# [Passage given]
--------------------

It was recently recommended that I start journaling again.
Let me just tell you, it’s been a long time since I journaled on a regular basis. But the suggestion couldn’t have come at a better time. Because I was open. Because I was ready. Because I was about to experience an outpouring of thoughts and emotions and new ideas.
Why journaling didn’t “work for me” in the past:
I thought I had to journal every day, at the same time each day. . . . Who has time for that?
I thought I had to write something profoundly important, eloquent or so private that I wouldn’t want anyone to ever read it, . . . so why, I ask, would I even consider writing it down?
I would start journals, forget about them, and stop. Then, I’d find them and feel like a failure as I looked at all the empty pages. . . . Why bother setting myself up to feel bad?
I’m sure I could think of more reasons right now, but frankly, I have many other things that I need to be doing. . . . Yes, there are more “important” things to be done.
Why journaling “works for me” now:
I give myself permission to write whenever I feel like it and about whatever I want.

--------------------

# [Do this]
Reproduce the entire passage about journaling above, word for word.

Stored records:
--------------------

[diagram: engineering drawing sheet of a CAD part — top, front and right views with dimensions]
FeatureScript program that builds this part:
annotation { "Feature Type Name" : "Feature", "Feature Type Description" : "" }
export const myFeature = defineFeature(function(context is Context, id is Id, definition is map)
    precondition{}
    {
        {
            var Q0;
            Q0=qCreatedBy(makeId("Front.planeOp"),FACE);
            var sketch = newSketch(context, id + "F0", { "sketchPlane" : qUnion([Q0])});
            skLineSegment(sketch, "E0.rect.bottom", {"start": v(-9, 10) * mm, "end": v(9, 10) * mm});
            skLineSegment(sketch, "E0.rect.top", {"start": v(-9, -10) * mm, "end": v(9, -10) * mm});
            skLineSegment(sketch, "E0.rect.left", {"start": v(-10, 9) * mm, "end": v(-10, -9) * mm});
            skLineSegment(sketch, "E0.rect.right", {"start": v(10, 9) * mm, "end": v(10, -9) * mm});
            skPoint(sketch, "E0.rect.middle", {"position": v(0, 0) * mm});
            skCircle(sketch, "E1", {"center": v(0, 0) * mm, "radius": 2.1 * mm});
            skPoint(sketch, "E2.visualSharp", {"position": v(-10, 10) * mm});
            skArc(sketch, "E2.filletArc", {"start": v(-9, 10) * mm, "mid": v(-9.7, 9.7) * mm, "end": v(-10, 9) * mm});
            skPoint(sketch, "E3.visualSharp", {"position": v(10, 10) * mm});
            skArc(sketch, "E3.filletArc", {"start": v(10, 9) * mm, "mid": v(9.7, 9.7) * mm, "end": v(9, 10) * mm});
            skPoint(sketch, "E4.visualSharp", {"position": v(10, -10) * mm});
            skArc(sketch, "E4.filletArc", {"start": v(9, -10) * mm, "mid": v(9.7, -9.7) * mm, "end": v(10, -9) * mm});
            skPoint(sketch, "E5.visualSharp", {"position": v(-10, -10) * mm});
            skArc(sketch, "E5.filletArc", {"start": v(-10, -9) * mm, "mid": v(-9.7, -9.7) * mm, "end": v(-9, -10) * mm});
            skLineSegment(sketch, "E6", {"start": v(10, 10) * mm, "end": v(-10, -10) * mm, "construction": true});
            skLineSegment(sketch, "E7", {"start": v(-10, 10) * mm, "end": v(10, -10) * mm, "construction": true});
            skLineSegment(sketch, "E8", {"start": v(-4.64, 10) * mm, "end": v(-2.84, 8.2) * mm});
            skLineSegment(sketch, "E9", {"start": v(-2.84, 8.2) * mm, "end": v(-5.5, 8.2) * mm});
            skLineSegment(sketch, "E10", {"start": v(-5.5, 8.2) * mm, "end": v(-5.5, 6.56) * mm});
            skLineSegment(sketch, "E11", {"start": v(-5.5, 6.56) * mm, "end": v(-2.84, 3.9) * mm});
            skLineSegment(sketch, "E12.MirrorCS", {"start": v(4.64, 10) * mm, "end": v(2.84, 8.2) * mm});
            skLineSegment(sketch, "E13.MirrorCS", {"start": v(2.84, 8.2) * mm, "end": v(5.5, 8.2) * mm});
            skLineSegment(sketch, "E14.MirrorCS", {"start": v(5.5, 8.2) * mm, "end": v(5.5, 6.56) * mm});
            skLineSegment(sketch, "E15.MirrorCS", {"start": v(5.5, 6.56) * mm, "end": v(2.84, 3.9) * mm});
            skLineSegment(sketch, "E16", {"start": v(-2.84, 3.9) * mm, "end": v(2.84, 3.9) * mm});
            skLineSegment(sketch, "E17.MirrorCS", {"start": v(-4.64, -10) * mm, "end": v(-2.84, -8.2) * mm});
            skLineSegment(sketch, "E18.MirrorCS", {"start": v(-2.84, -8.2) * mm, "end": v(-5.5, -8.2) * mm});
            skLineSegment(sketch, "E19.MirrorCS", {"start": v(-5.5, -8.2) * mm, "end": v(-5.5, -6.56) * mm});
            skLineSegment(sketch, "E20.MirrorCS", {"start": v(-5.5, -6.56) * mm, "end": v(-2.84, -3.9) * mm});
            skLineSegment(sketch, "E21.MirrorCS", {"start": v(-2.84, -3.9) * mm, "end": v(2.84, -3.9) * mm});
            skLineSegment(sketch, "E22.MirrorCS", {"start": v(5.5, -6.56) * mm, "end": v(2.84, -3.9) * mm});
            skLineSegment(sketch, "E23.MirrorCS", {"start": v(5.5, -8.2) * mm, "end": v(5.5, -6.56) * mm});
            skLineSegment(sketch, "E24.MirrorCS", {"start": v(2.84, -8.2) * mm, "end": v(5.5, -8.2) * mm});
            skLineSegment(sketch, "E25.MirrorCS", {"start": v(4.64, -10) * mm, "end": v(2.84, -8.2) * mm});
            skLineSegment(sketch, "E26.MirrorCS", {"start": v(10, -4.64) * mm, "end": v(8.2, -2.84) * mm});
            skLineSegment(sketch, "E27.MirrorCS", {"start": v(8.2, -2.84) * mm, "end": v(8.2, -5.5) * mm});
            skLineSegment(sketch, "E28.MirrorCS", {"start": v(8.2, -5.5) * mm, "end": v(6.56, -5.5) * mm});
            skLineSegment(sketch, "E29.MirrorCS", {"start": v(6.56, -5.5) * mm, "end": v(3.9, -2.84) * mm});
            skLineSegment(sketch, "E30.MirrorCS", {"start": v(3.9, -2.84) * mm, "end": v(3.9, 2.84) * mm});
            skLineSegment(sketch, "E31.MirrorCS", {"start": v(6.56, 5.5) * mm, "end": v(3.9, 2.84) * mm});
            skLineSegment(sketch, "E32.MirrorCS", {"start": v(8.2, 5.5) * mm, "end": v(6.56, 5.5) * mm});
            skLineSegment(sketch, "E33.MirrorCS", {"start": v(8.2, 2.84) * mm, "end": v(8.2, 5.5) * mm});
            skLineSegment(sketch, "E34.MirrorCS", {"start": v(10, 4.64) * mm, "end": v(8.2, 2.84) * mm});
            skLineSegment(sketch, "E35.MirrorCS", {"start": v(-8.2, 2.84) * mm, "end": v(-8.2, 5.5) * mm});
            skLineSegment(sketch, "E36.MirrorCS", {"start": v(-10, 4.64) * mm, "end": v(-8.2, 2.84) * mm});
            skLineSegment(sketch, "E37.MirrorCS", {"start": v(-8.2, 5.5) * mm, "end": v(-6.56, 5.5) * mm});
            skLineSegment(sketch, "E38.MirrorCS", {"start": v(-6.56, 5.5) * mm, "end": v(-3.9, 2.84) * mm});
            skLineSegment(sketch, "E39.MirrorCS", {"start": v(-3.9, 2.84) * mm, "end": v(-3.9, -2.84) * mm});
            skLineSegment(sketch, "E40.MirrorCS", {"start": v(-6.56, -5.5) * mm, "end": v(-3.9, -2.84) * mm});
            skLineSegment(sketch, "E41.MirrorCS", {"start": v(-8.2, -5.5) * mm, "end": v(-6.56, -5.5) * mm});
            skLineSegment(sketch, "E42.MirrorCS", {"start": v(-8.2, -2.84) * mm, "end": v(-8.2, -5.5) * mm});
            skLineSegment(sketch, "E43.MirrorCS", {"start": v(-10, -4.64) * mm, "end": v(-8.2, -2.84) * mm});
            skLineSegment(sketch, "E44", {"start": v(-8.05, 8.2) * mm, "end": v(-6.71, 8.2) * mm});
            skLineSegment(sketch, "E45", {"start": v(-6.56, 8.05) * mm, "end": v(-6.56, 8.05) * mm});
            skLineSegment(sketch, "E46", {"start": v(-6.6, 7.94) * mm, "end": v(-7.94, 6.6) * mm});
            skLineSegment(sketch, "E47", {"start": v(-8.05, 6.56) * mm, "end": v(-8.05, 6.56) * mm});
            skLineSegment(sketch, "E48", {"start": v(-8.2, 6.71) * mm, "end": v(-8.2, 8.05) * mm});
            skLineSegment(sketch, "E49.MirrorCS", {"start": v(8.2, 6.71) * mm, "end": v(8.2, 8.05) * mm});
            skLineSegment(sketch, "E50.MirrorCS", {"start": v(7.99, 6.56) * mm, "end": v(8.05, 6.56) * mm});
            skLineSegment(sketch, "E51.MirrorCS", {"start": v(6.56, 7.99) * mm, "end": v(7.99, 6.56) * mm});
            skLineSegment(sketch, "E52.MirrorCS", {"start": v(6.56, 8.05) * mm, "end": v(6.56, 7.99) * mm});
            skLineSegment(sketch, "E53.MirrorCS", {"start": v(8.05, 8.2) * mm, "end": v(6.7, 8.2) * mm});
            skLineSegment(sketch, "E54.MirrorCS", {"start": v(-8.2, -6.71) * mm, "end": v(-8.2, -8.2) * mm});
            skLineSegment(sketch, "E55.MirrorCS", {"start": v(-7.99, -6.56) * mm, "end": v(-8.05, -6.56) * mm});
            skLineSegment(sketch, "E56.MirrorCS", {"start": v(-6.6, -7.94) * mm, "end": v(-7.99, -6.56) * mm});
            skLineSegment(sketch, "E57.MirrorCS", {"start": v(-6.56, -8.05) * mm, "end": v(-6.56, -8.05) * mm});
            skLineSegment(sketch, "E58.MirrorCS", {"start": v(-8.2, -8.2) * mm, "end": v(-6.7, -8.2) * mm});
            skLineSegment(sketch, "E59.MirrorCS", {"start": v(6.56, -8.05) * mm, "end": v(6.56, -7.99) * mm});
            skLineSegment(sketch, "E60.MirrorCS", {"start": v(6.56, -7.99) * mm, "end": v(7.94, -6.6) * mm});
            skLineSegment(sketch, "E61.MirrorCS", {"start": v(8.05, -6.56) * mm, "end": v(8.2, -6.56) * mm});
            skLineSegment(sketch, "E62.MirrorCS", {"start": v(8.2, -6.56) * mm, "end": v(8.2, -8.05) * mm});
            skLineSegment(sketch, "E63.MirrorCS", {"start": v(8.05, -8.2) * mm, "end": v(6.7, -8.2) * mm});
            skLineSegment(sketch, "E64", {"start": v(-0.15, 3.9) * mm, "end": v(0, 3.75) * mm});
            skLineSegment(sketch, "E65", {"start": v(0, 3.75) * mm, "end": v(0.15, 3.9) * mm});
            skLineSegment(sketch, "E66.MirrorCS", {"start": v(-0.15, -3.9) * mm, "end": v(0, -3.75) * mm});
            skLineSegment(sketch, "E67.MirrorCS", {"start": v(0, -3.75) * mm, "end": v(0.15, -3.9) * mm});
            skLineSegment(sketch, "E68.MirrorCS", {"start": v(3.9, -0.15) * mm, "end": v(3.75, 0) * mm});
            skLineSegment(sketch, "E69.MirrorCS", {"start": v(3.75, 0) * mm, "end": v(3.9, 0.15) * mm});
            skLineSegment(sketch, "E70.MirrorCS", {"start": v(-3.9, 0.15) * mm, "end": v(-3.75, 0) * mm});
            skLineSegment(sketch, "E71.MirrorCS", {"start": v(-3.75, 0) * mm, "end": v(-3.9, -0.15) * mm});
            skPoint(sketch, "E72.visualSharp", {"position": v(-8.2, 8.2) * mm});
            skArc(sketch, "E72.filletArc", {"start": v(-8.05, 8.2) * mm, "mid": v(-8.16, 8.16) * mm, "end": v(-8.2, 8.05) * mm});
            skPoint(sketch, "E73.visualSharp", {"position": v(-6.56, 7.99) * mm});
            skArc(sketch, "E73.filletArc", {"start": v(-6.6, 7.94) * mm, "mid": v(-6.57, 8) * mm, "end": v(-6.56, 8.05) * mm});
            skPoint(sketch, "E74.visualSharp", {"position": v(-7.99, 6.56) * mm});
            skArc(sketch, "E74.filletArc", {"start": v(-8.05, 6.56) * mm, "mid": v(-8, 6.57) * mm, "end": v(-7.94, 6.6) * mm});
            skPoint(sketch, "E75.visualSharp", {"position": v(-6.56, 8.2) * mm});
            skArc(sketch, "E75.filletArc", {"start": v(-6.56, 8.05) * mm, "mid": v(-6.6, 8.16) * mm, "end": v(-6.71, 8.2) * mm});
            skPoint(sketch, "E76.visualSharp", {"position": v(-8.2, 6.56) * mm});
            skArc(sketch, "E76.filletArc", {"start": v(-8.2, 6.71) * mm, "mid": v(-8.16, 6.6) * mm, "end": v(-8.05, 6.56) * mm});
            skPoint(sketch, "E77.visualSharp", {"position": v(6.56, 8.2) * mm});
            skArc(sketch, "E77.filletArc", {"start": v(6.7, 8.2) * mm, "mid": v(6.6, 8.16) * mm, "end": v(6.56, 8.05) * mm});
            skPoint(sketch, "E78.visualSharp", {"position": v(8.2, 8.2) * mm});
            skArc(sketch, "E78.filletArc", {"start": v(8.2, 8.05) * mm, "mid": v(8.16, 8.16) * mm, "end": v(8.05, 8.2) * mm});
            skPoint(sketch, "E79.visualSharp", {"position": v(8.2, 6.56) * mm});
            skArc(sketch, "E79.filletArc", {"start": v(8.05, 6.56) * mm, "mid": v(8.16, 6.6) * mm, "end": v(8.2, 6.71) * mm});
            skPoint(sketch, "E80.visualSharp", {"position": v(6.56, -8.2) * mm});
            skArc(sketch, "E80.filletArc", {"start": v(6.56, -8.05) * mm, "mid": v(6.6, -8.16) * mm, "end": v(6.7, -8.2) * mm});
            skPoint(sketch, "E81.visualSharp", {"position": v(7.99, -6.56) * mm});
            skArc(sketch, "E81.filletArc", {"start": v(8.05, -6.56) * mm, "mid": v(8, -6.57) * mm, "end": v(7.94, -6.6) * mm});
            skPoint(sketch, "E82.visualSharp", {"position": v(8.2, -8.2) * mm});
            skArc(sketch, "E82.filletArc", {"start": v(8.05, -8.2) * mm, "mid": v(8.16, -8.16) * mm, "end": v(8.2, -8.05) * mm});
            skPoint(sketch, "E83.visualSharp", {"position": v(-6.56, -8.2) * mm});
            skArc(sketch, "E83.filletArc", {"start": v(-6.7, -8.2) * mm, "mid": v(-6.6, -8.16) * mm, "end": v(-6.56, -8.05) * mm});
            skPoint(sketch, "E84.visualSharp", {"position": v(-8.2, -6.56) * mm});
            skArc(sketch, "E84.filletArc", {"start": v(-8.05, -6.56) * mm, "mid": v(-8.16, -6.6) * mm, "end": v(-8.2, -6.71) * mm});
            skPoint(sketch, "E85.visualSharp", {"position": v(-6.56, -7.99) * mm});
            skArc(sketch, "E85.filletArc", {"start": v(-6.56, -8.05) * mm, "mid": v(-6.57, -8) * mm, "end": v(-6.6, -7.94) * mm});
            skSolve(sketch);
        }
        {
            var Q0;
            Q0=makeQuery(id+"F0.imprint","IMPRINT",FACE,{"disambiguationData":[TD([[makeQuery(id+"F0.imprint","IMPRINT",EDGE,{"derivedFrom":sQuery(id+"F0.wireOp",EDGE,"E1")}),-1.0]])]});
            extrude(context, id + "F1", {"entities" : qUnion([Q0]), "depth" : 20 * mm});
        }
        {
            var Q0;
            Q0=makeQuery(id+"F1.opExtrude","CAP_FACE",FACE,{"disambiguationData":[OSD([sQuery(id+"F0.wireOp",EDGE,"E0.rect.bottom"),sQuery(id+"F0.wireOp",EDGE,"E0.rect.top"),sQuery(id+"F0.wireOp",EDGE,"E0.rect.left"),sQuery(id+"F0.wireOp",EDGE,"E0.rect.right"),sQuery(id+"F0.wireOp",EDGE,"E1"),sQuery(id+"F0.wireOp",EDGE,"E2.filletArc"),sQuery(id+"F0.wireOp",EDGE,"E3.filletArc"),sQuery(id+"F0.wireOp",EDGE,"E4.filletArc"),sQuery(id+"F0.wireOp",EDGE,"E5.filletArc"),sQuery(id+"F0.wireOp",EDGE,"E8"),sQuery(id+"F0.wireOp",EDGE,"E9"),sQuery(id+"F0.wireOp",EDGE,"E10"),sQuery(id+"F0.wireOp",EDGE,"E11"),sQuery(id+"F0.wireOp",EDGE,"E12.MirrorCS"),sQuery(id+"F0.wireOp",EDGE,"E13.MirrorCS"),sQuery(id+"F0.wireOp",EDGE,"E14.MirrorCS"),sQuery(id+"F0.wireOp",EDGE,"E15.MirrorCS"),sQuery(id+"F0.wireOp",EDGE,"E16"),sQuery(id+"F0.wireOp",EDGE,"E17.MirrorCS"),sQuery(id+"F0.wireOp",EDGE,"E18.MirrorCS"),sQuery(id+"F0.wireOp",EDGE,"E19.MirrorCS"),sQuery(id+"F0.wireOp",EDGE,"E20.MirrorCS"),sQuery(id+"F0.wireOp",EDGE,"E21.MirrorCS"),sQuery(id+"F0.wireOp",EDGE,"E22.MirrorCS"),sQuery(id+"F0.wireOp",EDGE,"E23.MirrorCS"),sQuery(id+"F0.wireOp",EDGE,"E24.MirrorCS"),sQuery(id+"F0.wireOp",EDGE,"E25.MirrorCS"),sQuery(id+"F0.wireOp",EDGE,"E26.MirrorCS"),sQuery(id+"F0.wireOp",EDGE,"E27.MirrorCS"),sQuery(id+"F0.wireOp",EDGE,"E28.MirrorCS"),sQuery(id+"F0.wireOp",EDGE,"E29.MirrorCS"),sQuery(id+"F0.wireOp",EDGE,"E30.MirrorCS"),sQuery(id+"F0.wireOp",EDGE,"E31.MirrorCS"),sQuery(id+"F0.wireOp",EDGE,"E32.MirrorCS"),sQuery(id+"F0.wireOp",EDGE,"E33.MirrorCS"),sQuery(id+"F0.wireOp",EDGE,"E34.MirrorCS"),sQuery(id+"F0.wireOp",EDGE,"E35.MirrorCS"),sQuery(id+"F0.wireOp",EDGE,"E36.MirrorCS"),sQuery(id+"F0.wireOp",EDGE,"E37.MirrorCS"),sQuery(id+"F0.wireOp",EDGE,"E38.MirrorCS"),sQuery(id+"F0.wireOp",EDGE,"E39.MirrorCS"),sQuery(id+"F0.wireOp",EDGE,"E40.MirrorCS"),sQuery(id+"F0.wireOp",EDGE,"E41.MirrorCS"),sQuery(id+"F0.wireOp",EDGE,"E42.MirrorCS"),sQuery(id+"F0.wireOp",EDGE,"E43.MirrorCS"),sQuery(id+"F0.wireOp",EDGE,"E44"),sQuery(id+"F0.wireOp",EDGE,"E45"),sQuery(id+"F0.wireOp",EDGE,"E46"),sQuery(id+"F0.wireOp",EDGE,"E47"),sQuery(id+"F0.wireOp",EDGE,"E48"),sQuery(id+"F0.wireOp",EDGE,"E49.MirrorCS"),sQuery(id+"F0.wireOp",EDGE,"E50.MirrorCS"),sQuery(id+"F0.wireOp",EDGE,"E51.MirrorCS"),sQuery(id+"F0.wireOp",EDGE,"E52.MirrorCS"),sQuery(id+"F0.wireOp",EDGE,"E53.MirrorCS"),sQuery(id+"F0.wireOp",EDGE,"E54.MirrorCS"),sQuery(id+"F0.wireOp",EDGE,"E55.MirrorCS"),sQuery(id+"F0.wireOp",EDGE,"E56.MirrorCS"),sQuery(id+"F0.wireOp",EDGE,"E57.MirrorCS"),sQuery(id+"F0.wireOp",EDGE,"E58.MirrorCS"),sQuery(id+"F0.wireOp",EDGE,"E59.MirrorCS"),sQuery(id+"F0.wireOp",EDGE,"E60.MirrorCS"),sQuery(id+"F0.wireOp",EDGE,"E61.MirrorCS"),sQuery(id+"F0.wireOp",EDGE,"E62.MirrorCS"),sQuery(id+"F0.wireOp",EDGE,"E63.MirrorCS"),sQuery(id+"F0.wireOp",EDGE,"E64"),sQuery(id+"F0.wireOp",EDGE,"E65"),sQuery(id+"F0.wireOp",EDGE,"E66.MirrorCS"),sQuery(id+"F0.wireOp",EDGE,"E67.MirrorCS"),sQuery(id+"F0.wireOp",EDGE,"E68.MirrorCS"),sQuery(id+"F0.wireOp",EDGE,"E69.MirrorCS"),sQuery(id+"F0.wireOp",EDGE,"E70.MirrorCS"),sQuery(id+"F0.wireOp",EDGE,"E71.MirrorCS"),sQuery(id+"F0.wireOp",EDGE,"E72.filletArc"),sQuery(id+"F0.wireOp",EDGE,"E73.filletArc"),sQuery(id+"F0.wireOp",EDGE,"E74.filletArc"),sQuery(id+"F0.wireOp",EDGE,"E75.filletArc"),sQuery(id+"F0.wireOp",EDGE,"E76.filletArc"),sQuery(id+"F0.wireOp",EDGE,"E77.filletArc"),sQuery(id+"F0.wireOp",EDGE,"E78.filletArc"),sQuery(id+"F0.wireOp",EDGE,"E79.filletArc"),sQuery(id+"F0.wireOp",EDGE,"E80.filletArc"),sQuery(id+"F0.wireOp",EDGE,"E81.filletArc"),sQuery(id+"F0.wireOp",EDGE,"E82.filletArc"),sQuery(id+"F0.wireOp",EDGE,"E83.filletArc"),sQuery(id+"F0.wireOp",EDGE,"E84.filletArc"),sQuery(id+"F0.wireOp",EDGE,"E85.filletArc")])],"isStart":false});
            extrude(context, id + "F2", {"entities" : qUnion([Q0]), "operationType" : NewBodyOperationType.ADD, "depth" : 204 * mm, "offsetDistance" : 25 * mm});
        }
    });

--------------------

# [Output for this exercise]
It was recently recommended that I start journaling again.
Let me just tell you, it’s been a long time since I journaled on a regular basis. But the suggestion couldn’t have come at a better time. Because I was open. Because I was ready. Because I was about to experience an outpouring of thoughts and emotions and new ideas.
Why journaling didn’t “work for me” in the past:
I thought I had to journal every day, at the same time each day. . . . Who has time for that?
I thought I had to write something profoundly important, eloquent or so private that I wouldn’t want anyone to ever read it, . . . so why, I ask, would I even consider writing it down?
I would start journals, forget about them, and stop. Then, I’d find them and feel like a failure as I looked at all the empty pages. . . . Why bother setting myself up to feel bad?
I’m sure I could think of more reasons right now, but frankly, I have many other things that I need to be doing. . . . Yes, there are more “important” things to be done.
Why journaling “works for me” now:
I give myself permission to write whenever I feel like it and about whatever I want.